Milan, 30th December, 1609.


  • 1. See Winwood, Memorials III. 93. Sully, Memories. Londres. 1752. VII. 254 et seq. Condé carried his wife off from Moret. Henri sent first Praslin then Bouteville and then de Cœuvre to try to bring the Prince and Princess back.
  • 2. Cal. S.P. Dom. 1603–1610. p. 480. A certain Henry Antonison Wissell petitions the King.
  • 3. Cal. S.P. Dom., Dec. 7, 1609. Earl of Northampton to Sir T. Lake. Complains of the neglect of the Lord Admiral in suppression of piracy.
  • 4. William, Lord Cranborne. Cal. S.P. Dom., 1610, 22 Sept. From Paris Capt. William Turner wrote to Salisbury telling him of overtures made by the Nuncio to Turner for the decoying of Lord Cranborne into the States of the Church and his capture there, to be held till exchanged for Baldwin, the Jesuit. On Nov. 17, 1610, Cranborne writes from Venice. On Nov. 23 Dudley Carleton saw him in Padua. He was ill with threatening of ague. On Dec. 14? Dr. Mathew Lister writes from Padua that Lord Cranborne's sickness lingers on. Has written truly, but hopefully, about it to Salisbury. He was still in danger on Dec. 21st and very anxious to get home. On Dec. 28th Dudley Carleton visited him at Padua; found him better, but resolved to go home. He declined the Grand Duke's offer of facilities for a journey to Florence. He was back in London by May 8, 1611.

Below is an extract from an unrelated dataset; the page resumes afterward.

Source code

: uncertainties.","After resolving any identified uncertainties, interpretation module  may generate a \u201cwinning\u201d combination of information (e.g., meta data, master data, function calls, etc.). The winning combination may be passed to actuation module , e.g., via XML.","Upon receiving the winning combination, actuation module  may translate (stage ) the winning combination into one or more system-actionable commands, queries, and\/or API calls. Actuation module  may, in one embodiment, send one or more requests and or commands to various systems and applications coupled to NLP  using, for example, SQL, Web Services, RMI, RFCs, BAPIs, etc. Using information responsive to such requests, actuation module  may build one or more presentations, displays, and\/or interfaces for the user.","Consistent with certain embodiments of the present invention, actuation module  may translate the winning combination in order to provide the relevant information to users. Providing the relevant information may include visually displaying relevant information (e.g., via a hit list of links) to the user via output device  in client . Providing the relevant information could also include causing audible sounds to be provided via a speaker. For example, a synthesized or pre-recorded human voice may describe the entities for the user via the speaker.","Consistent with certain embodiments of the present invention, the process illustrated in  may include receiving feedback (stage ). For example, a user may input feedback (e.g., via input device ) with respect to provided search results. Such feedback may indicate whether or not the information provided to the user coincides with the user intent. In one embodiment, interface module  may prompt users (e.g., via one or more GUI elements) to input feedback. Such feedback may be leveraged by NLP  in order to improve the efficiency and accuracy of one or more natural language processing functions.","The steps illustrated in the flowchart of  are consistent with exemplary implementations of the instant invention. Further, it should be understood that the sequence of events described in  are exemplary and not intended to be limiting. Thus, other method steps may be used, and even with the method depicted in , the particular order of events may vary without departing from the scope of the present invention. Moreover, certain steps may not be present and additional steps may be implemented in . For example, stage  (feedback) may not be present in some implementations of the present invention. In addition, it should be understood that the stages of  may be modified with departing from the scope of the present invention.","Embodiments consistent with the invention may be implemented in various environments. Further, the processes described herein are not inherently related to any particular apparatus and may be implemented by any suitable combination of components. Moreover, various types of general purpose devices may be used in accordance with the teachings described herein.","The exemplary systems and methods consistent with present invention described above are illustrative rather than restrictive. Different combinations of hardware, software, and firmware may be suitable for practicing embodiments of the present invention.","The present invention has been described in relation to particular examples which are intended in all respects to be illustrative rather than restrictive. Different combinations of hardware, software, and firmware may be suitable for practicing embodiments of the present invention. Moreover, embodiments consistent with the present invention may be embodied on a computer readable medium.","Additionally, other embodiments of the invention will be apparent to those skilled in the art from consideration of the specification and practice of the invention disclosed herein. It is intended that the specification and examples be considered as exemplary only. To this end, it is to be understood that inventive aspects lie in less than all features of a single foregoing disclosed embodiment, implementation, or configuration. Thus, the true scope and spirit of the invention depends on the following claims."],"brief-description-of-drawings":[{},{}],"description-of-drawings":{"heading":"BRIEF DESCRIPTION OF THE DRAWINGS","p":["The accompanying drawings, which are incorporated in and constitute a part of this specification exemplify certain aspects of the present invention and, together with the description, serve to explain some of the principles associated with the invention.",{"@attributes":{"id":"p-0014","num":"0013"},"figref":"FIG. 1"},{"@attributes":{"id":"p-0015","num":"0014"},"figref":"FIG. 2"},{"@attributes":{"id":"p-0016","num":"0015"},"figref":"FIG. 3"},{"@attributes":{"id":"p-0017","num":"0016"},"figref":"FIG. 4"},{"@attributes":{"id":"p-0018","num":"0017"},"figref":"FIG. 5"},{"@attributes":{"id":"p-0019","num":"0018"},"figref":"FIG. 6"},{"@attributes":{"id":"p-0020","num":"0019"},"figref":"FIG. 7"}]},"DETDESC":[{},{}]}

  • 5. Cal. S.P. Dom., Dec. 3, 1609. Sir William Godolphin to Salisbury. Sends up John Gardner, lately come from Bordeaux to discover a treasonable plot against the King. In examination, Gardner declared that he had lived ten years abroad for the sake of his religion. At Bordeaux he had met James Conway, who tempted him to enter into a conspiracy, but he refused. In November of this year William Lucas had reported to Salisbury about both Gardner and Conway.
  • 6. Dec. 8. Cal. S.P. Dom. The King orders the reprieve of Jennings and Harris in hopes of further confessions.
  • 7. Earl of Northampton to Lake. “Earnestly requests permission to reprieve” condemned pirates.
  • 8. Pembroke was appointed before Oct. 23rd. See Cal. S.P. Dom. under that date.
  • 9. Her husband had taken her there to escape the attentions of Henry IV.
  • 10. See Winwood, Memorials III. p. 117. “One Coeffeteau, a French Fryer, preacher to the King, hath answered our King's Book very moderately and modestly they say.”
  • 11. See Birch. Life of Henry Prince of Wales, p. 179.
  • 12. Sir William St. John, Captain of the “ Advantage.” See Cal. S.P. Ireland, 1608–1610, p. 331. Also S.P. Dom. 1603–1610, pp. 525, 586.
  • 13. He was Prè Christoforo Perugino of Monterchio in Tuscany; accomplice in the assasination of Don Vittorio Baroni, Canon of S. Giorgio in Alega.
  • 14. Cal. S. P. Dom., 11th Dec. “Warrant to issue to Inigo Jones and others, the necessary sums for the Prince's exercises at the barriers.”
  • 15. Muda, that number of trading ships which sailed, all together for safety, twice a year from Venice to the Levant.